● **SUPPLIED ENTRIES**
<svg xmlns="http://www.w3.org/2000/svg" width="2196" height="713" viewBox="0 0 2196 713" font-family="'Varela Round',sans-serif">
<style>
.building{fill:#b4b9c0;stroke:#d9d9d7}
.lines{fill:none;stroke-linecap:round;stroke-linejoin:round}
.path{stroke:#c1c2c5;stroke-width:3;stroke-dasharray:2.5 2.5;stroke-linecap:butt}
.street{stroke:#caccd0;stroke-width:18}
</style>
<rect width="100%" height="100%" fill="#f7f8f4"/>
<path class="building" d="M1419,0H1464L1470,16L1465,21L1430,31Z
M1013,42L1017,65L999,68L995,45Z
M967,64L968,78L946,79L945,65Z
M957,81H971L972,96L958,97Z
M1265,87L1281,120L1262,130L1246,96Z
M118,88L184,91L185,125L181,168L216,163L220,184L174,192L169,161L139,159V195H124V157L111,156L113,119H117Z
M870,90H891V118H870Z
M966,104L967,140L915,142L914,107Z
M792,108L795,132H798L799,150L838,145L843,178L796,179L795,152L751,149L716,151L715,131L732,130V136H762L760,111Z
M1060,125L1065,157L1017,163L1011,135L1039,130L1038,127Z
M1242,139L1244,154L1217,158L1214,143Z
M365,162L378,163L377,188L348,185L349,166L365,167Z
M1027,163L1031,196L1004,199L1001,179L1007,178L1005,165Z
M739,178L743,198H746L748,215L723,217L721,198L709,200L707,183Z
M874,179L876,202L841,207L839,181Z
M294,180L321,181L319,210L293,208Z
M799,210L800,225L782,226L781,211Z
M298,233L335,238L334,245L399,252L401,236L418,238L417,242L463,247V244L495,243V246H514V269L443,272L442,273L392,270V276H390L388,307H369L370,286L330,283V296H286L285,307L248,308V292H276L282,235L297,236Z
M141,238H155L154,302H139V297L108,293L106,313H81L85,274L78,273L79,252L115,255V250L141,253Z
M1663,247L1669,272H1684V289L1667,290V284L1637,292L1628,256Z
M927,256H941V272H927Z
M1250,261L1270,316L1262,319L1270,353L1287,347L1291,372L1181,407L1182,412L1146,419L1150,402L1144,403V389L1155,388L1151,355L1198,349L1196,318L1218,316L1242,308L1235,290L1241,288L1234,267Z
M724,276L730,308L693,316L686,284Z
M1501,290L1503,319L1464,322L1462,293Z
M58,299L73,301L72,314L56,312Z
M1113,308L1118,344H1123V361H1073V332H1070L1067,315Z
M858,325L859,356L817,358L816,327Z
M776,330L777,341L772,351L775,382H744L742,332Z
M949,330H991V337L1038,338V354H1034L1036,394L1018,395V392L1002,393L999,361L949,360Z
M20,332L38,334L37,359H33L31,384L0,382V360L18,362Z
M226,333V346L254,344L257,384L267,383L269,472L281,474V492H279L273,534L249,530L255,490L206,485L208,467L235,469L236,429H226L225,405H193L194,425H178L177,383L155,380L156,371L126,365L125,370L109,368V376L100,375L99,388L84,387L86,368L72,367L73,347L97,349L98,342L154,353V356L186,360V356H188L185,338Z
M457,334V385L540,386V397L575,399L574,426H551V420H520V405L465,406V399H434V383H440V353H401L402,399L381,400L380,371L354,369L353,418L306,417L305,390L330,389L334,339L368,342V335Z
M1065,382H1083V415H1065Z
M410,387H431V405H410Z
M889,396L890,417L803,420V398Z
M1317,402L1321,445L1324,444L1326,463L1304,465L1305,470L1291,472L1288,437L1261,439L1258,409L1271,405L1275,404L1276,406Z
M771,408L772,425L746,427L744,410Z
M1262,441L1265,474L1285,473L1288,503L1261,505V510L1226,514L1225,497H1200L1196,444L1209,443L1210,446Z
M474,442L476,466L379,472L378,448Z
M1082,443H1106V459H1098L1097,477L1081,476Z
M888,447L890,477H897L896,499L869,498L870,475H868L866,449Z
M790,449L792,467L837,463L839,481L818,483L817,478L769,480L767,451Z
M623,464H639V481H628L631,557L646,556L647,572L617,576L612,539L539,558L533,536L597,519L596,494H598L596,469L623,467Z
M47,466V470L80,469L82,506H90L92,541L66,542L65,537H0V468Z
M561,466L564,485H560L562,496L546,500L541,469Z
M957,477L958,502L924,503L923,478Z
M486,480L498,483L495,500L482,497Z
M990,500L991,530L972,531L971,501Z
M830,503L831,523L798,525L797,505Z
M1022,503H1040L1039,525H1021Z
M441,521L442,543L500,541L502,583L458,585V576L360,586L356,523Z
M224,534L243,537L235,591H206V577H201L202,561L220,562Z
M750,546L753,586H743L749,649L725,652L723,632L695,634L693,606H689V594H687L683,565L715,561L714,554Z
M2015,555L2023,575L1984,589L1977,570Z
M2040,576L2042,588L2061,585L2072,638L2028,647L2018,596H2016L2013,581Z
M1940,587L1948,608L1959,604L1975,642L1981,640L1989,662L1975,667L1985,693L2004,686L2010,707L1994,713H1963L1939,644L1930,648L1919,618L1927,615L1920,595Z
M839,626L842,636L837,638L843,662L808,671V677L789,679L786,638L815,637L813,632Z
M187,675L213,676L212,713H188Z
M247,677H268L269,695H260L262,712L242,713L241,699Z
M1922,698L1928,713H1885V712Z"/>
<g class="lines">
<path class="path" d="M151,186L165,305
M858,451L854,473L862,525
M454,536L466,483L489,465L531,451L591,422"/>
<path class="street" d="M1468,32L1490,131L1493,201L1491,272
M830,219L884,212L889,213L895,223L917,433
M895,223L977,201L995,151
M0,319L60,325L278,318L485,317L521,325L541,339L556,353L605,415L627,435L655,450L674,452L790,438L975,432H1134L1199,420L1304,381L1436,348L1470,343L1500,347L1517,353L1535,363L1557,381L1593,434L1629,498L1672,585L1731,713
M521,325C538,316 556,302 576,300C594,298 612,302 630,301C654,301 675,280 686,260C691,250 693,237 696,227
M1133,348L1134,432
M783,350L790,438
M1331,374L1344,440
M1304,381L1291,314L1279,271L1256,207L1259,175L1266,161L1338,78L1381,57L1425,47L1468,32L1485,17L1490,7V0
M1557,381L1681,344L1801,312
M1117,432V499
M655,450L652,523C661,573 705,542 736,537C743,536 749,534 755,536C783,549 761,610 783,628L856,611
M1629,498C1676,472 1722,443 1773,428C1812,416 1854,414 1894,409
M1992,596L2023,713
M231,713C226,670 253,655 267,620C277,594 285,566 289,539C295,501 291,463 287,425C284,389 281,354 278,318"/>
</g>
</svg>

● **AIM OF THE TASK**
Copy out every line of the records that the string "lines" appears in.

● **SOLUTION FOR THIS EXERCISE**
.lines{fill:none;stroke-linecap:round;stroke-linejoin:round}
<g class="lines">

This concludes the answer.